Noise-tolerant parity learning with one quantum bit

Demonstrating quantum advantage with less powerful but more realistic devices is of great importance in modern quantum information science. Recently, a significant quantum speedup was achieved in the problem of learning a hidden parity function with noise. However, if all data qubits at the query output are completely depolarized, the algorithm fails. In this work, we present a quantum parity learning algorithm that exhibits quantum advantage as long as one qubit is provided with nonzero polarization in each query. In this scenario, the quantum parity learning naturally becomes deterministic quantum computation with one qubit. Then the hidden parity function can be revealed by performing a set of operations that can be interpreted as measuring nonlocal observables on the auxiliary result qubit having nonzero polarization and each data qubit. We also discuss the source of the quantum advantage in our algorithm from the resource-theoretic point of view.

Figure 1

The quantum circuit for the parity learning algorithm in Ref. [11]. Hadamard operations $\left(H\right)$ prepare the equal superposition of all possible input states. The hidden parity function (gray box) is realized using controlled-not gates between the result (target) and data (control) qubits.
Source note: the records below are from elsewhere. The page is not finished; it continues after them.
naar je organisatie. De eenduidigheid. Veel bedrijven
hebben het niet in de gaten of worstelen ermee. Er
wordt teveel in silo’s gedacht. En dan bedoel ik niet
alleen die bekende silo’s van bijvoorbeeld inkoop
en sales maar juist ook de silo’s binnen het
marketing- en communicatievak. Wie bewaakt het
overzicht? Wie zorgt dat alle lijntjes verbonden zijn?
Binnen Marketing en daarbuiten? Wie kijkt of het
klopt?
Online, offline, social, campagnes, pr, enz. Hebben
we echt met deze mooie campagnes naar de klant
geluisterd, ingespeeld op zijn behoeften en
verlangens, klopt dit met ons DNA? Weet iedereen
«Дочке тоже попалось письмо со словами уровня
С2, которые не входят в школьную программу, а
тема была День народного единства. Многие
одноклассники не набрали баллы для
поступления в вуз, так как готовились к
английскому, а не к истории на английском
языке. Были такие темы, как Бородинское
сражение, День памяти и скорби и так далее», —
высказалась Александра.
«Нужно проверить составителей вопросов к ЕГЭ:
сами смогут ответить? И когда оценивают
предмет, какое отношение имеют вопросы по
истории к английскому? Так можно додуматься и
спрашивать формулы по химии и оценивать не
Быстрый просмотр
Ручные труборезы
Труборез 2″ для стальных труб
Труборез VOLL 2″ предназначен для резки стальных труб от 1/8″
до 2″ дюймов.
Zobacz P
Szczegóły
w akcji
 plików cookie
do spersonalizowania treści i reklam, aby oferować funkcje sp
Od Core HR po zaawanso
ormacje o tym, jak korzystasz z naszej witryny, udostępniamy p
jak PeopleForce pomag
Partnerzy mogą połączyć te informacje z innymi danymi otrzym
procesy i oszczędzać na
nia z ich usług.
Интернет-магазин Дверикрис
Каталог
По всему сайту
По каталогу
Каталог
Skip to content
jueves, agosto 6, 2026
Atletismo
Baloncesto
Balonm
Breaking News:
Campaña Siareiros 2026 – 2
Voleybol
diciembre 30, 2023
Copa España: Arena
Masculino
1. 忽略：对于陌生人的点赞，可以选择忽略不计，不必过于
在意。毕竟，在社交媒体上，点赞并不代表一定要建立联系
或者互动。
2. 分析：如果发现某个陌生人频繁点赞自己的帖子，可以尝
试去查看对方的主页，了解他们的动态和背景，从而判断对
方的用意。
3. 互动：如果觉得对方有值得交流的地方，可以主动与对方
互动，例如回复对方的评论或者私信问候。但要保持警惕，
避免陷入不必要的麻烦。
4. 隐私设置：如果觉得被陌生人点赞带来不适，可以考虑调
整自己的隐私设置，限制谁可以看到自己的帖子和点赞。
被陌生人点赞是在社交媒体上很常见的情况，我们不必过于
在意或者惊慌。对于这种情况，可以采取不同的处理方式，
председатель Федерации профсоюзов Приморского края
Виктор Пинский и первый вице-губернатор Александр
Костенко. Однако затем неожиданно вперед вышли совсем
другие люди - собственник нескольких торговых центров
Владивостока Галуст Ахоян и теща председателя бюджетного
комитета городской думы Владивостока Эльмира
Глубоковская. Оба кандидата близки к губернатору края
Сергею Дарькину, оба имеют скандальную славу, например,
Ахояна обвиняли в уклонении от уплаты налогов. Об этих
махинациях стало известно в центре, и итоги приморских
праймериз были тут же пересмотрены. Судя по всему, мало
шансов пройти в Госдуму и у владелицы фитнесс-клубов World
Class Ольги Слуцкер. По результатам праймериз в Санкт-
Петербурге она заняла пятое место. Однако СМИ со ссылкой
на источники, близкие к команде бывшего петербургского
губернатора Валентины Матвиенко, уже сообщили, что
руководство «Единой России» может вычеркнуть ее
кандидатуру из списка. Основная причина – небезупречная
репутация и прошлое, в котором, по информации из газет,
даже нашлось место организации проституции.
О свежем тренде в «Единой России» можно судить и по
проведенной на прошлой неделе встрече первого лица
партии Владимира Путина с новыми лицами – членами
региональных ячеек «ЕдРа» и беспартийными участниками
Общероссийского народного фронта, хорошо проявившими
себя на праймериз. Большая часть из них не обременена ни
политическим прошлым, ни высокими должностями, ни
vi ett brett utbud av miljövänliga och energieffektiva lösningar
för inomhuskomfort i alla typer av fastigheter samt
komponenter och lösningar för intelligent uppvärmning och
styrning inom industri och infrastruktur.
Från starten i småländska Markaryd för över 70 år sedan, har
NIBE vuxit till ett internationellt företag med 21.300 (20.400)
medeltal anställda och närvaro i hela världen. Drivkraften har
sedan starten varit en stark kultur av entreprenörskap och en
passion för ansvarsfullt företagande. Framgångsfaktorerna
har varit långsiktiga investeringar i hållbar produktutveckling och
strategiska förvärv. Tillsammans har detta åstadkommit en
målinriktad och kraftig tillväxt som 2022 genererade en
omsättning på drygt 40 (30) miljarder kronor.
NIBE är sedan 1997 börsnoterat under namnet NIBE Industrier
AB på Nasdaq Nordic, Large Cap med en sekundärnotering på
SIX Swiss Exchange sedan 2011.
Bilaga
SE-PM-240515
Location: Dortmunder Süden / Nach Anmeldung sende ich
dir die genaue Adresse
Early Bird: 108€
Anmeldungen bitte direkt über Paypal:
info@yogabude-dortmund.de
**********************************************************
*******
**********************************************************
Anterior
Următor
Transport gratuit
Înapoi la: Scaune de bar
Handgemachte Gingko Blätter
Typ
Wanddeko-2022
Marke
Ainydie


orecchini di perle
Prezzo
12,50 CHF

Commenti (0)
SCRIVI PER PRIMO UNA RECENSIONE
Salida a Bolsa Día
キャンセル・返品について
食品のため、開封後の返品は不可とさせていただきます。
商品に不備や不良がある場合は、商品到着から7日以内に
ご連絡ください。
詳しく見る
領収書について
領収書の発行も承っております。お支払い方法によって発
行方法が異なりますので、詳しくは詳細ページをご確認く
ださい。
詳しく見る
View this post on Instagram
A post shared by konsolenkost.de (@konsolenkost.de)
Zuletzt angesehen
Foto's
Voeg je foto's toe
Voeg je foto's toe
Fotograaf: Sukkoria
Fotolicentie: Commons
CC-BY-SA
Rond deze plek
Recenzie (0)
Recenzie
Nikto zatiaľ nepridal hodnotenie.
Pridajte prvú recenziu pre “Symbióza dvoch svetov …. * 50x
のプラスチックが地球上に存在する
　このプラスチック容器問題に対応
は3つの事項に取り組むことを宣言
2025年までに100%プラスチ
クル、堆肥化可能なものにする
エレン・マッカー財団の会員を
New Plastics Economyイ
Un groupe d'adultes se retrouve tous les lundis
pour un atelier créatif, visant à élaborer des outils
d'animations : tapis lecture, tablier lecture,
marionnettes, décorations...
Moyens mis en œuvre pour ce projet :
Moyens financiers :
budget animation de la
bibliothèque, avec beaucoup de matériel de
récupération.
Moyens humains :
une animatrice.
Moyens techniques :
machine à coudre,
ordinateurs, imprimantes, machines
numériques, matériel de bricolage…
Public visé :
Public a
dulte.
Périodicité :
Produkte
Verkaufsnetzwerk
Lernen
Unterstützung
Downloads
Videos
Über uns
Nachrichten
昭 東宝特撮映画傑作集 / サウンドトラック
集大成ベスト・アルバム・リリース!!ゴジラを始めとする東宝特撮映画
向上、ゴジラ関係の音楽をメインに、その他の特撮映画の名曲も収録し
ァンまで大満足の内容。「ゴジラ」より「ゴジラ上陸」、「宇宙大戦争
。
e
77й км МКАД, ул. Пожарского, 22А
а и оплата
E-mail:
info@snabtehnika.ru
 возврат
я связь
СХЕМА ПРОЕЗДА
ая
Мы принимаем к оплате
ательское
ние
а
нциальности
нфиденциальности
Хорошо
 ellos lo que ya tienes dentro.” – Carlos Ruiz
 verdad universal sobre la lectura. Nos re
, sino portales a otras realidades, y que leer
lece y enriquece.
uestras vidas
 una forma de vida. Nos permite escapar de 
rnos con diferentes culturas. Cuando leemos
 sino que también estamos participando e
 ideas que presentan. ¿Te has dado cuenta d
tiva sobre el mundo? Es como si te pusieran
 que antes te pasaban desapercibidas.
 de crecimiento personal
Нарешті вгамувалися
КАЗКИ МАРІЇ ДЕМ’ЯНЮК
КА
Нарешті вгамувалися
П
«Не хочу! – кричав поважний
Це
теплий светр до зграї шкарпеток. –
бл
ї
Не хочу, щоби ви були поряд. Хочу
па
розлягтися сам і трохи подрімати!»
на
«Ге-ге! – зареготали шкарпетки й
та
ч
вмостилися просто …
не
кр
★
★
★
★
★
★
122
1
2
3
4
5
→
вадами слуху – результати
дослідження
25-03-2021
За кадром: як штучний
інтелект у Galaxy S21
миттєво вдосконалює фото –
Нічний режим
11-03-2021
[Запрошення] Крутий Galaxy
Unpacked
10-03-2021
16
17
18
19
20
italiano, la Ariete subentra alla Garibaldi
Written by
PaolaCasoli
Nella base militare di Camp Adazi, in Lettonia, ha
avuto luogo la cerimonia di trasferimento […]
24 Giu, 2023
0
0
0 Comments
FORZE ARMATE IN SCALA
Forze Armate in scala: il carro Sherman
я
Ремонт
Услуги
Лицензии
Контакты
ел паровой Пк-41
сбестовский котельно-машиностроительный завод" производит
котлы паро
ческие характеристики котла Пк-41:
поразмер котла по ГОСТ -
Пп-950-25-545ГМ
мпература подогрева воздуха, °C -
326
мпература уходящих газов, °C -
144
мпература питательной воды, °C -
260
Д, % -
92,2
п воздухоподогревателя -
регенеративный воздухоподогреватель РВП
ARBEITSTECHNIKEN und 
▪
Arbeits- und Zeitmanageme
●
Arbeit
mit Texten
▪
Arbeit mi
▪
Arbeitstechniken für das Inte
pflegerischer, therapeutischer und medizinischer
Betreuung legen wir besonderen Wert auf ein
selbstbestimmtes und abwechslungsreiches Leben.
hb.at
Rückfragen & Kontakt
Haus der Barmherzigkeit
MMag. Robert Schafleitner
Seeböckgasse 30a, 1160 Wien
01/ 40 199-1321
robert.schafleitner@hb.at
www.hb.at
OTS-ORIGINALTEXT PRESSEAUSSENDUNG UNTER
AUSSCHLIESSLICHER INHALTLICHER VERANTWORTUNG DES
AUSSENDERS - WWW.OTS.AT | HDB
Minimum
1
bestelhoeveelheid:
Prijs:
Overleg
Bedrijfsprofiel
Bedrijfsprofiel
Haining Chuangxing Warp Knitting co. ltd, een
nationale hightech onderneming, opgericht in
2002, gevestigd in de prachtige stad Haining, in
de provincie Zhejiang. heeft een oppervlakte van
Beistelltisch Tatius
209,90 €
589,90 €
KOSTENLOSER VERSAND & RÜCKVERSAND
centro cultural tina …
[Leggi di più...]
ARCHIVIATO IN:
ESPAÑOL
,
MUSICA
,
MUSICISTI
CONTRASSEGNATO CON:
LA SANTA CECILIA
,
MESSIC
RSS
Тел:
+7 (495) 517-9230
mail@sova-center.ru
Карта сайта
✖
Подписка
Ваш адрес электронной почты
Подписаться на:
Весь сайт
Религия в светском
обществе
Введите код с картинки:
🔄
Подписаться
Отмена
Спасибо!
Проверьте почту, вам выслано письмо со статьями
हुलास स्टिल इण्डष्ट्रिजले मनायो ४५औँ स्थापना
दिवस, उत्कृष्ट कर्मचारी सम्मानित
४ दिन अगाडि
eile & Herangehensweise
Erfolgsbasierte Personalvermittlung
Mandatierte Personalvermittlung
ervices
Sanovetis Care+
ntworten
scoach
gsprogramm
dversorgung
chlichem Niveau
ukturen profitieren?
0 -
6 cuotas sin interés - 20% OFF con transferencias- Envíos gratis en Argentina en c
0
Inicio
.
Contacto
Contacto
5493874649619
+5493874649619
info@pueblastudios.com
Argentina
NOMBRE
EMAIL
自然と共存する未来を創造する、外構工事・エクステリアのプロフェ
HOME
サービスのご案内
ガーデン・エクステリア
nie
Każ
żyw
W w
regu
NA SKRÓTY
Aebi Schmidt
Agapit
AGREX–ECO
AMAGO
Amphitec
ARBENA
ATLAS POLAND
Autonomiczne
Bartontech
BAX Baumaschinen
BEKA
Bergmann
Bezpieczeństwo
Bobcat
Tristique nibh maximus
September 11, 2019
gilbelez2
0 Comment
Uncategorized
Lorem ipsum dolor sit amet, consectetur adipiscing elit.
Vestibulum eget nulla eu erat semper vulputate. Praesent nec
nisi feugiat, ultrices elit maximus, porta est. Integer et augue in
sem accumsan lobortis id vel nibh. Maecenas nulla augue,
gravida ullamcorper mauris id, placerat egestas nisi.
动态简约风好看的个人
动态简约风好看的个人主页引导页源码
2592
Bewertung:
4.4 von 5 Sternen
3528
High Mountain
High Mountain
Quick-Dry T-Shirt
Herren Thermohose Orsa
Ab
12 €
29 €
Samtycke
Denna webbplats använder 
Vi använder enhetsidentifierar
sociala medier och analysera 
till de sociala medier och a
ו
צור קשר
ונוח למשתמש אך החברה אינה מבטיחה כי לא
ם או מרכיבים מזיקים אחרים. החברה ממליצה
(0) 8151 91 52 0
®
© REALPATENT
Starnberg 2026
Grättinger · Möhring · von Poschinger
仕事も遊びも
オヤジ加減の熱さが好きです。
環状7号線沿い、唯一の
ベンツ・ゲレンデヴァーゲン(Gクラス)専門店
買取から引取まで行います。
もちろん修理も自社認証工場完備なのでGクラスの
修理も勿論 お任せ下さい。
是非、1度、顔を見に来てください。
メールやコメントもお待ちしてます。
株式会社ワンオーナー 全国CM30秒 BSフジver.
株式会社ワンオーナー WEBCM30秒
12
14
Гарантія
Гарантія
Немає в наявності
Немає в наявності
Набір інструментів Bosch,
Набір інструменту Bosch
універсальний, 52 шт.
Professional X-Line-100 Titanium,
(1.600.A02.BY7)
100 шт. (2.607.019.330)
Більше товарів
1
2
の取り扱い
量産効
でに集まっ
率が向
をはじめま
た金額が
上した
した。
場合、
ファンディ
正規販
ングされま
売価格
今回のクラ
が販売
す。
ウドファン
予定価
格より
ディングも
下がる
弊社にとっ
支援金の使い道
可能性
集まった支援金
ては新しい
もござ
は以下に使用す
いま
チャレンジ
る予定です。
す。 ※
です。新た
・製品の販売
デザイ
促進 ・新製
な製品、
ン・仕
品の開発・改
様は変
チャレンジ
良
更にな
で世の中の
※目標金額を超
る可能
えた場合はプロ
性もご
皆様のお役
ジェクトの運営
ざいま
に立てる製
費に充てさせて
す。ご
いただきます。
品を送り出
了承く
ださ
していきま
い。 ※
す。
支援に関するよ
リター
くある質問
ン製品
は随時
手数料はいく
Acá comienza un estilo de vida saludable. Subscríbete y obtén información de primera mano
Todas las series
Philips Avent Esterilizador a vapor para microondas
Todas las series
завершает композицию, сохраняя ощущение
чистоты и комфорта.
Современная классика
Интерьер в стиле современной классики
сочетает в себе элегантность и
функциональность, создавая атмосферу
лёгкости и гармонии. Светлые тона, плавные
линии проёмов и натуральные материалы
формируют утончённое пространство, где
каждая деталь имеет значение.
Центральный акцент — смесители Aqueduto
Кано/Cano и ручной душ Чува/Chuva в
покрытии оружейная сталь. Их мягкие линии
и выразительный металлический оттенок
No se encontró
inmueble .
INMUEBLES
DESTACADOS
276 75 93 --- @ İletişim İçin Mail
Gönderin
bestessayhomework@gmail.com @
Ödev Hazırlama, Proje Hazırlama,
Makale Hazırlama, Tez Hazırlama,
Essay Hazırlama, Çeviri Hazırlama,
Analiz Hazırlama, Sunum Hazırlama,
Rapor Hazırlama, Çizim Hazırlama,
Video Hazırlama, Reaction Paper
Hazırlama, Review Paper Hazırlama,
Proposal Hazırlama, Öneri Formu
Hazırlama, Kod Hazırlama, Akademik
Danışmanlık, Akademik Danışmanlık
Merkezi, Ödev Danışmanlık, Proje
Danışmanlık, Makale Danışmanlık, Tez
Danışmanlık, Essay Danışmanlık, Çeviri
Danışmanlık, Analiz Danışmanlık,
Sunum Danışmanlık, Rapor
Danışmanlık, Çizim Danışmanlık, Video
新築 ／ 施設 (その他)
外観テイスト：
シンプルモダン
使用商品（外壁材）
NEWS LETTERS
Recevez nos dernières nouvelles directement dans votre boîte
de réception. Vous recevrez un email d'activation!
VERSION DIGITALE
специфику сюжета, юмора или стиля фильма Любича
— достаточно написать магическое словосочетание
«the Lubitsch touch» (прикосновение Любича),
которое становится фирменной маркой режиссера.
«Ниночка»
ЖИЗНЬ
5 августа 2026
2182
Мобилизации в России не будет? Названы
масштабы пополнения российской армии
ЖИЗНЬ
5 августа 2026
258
The hidden bit string $s=011...0$ is used as an example. All qubits are measured in their computational bases at the end.

Figure 2

The DQC1 circuit that implements the original quantum parity learning algorithm with fully depolarized data qubits. The gray box represents the hidden function defined by $s=011...0$ as an example. The data qubits at the query input are in the completely mixed state, but the result qubit is prepared with nonzero polarization $\alpha$. The expectation measurement replaces the projective measurement, and it returns the normalized trace of the unitary matrix that corresponds to the hidden parity function. The result qubit also experiences depolarizing noise $\left({\mathcal{D}}_p\right)$ prior to the measurement as in the original algorithm. The trace is zero for all $s$ except when it is uniformly 0.

Figure 3

The modified DQC1 circuit for solving the LPN problem. The gray box represents the hidden function defined by $s=011...0$ as an example. The quantum learner applies the uniform rotation to all data qubits controlled by the result qubit except on the $j\mathrm{th}$ qubit $\left[R_x^{\overline{j}}\left(\theta \right)\right]$. For some $\theta$, the trace of the total unitary operator is 0 (nonzero) if the hidden bit encoded in the $j\mathrm{th}$ data qubit is 1 (0).

Figure 4

A phase-flip $\left(Z\right)$ on the second qubit after a gate sequence constructed as a Hadamard followed by a cnot is equivalent to a bit-flip $\left(X\right)$ on the first qubit and a phase-flip on the second qubit before the gate sequence.

Figure 5

Quantum discord at the end of the DQC1 circuit shown in Fig. 3 as a function of $\alpha$ for various $s$. In this regime, there is no entanglement in the result-data bipartition. The amount of discord depends on the hidden bit value encoded in the $j\mathrm{th}$ data qubit, which is excluded from the uniform rotation prior to the measurement [see Eq. (9)]. For all $s$, the discord is the same when $s_j=1$ (solid line). The inset shows the difference of the discord for $s_j=1$ and $s_j=0$ as a function of the controlled-rotation angle $\theta$ when $s=10$ and $\alpha =1/4$.